■ DATA PROVIDED

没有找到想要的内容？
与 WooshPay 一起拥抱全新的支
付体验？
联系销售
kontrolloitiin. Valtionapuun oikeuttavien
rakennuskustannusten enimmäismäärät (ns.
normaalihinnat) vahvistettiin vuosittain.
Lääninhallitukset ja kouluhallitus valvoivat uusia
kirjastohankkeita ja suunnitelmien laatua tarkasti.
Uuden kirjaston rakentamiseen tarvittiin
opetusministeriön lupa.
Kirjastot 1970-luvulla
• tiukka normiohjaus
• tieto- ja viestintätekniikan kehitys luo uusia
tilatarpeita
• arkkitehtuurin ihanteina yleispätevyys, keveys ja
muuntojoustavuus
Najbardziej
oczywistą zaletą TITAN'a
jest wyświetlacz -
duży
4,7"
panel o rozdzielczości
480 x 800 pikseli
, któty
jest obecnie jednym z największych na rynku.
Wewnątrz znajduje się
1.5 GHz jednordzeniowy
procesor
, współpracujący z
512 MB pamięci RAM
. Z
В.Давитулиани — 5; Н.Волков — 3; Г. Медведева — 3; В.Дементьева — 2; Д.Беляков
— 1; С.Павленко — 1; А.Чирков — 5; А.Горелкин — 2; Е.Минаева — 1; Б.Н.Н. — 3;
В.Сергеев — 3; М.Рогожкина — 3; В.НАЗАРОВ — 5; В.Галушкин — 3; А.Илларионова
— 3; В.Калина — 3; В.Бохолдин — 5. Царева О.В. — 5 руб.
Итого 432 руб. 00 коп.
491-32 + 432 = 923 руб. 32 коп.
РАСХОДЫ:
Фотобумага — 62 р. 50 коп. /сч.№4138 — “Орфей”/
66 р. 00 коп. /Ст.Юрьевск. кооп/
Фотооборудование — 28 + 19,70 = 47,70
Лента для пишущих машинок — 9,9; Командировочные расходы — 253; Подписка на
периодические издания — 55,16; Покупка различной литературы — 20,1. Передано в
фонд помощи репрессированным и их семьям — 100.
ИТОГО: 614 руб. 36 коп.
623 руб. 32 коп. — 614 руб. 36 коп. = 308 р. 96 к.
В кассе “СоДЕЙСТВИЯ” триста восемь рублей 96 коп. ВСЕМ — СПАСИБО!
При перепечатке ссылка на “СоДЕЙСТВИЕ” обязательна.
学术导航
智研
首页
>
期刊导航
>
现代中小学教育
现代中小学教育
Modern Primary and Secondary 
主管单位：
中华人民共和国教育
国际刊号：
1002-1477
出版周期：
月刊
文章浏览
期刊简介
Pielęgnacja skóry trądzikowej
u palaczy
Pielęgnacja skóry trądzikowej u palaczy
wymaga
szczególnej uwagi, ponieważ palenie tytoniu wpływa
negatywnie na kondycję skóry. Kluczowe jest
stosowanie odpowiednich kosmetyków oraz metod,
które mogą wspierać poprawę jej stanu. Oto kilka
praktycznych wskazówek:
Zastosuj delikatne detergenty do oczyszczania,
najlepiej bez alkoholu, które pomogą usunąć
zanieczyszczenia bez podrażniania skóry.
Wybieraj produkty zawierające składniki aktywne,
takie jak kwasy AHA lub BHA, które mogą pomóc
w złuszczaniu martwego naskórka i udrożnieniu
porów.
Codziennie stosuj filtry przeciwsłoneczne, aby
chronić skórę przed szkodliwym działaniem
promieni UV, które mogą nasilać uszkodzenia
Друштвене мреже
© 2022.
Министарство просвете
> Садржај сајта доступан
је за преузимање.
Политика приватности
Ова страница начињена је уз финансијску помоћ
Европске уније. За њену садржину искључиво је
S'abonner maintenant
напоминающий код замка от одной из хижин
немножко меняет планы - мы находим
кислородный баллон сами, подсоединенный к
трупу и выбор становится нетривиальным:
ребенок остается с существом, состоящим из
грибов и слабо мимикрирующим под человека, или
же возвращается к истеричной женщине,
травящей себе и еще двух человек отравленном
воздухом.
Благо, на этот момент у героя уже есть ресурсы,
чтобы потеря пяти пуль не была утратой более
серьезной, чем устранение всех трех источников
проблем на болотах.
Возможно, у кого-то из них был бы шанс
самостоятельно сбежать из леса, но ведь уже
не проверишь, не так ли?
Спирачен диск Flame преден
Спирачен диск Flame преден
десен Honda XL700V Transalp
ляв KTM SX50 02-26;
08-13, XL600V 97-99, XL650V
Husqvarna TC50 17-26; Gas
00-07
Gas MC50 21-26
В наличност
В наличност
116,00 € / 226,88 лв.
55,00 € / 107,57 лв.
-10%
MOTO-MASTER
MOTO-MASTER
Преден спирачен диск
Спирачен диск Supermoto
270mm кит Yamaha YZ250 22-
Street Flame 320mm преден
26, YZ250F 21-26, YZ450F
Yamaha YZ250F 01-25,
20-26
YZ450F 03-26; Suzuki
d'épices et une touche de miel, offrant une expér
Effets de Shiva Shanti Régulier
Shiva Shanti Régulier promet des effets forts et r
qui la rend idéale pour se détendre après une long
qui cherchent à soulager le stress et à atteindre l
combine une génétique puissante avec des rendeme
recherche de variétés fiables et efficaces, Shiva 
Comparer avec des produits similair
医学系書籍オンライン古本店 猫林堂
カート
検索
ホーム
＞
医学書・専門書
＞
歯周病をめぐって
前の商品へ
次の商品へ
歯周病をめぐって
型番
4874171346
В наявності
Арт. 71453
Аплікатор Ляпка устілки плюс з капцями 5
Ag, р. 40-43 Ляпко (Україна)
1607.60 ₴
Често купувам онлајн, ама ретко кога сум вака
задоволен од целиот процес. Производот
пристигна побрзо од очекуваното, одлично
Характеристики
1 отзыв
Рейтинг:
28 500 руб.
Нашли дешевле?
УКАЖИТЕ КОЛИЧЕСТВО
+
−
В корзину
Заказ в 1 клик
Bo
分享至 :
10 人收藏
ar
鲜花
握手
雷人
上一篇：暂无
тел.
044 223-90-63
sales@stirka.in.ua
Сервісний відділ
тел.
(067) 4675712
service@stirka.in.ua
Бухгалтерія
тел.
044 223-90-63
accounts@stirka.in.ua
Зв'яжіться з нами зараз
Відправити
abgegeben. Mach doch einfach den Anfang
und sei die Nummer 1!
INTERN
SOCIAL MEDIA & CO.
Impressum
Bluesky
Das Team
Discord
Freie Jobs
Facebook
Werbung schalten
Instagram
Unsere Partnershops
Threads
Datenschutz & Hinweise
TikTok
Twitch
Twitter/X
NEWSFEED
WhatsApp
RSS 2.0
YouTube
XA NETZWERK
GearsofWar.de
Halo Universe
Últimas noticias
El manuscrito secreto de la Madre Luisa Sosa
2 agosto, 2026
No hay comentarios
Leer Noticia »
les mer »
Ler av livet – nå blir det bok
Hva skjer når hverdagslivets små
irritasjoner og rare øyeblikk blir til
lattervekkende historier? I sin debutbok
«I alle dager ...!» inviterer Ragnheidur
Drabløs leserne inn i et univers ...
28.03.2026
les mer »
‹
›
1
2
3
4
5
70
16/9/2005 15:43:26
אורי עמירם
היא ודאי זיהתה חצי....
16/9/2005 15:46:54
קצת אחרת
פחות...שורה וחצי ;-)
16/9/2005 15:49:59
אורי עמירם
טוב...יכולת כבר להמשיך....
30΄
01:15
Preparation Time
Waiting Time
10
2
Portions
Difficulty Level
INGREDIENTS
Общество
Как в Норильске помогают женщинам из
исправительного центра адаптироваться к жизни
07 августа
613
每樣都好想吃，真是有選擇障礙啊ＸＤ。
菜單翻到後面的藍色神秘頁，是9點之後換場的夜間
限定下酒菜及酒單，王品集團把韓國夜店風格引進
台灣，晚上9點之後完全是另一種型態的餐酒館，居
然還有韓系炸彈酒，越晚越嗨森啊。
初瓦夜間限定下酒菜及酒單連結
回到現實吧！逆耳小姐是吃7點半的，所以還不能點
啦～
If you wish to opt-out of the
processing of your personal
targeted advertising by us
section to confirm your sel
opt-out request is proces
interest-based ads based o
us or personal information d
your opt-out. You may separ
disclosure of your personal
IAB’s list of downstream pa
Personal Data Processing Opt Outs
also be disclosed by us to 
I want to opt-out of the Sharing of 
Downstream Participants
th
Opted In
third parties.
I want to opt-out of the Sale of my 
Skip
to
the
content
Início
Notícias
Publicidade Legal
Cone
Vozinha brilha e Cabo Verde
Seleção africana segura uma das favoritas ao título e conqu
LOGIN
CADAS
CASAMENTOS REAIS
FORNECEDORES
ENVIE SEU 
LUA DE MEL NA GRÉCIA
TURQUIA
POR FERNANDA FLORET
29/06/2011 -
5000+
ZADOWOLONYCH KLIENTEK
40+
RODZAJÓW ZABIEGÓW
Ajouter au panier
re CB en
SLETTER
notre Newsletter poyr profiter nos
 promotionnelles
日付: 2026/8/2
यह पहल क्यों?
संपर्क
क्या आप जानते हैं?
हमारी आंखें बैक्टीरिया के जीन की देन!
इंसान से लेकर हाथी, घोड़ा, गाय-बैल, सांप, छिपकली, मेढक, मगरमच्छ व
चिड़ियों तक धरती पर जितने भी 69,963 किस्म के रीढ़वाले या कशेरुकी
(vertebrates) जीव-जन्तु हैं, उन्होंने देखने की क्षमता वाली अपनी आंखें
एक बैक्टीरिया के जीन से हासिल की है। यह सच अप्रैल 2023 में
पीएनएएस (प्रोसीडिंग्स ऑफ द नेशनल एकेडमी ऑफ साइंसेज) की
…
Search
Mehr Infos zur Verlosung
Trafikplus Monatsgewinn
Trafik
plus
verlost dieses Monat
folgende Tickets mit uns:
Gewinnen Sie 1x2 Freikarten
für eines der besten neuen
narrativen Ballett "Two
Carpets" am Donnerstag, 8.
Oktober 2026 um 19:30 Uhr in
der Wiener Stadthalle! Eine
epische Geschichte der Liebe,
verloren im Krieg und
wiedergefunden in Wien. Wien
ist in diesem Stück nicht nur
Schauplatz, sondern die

■ WORK REQUIRED
Can you copy, word for word, everything from the start of the rows down to the line containing "Фотооборудование — 28 + 19,70 = 47,70", including that line?

■ EXERCISE RESULT
没有找到想要的内容？
与 WooshPay 一起拥抱全新的支
付体验？
联系销售
kontrolloitiin. Valtionapuun oikeuttavien
rakennuskustannusten enimmäismäärät (ns.
normaalihinnat) vahvistettiin vuosittain.
Lääninhallitukset ja kouluhallitus valvoivat uusia
kirjastohankkeita ja suunnitelmien laatua tarkasti.
Uuden kirjaston rakentamiseen tarvittiin
opetusministeriön lupa.
Kirjastot 1970-luvulla
• tiukka normiohjaus
• tieto- ja viestintätekniikan kehitys luo uusia
tilatarpeita
• arkkitehtuurin ihanteina yleispätevyys, keveys ja
muuntojoustavuus
Najbardziej
oczywistą zaletą TITAN'a
jest wyświetlacz -
duży
4,7"
panel o rozdzielczości
480 x 800 pikseli
, któty
jest obecnie jednym z największych na rynku.
Wewnątrz znajduje się
1.5 GHz jednordzeniowy
procesor
, współpracujący z
512 MB pamięci RAM
. Z
В.Давитулиани — 5; Н.Волков — 3; Г. Медведева — 3; В.Дементьева — 2; Д.Беляков
— 1; С.Павленко — 1; А.Чирков — 5; А.Горелкин — 2; Е.Минаева — 1; Б.Н.Н. — 3;
В.Сергеев — 3; М.Рогожкина — 3; В.НАЗАРОВ — 5; В.Галушкин — 3; А.Илларионова
— 3; В.Калина — 3; В.Бохолдин — 5. Царева О.В. — 5 руб.
Итого 432 руб. 00 коп.
491-32 + 432 = 923 руб. 32 коп.
РАСХОДЫ:
Фотобумага — 62 р. 50 коп. /сч.№4138 — “Орфей”/
66 р. 00 коп. /Ст.Юрьевск. кооп/
Фотооборудование — 28 + 19,70 = 47,70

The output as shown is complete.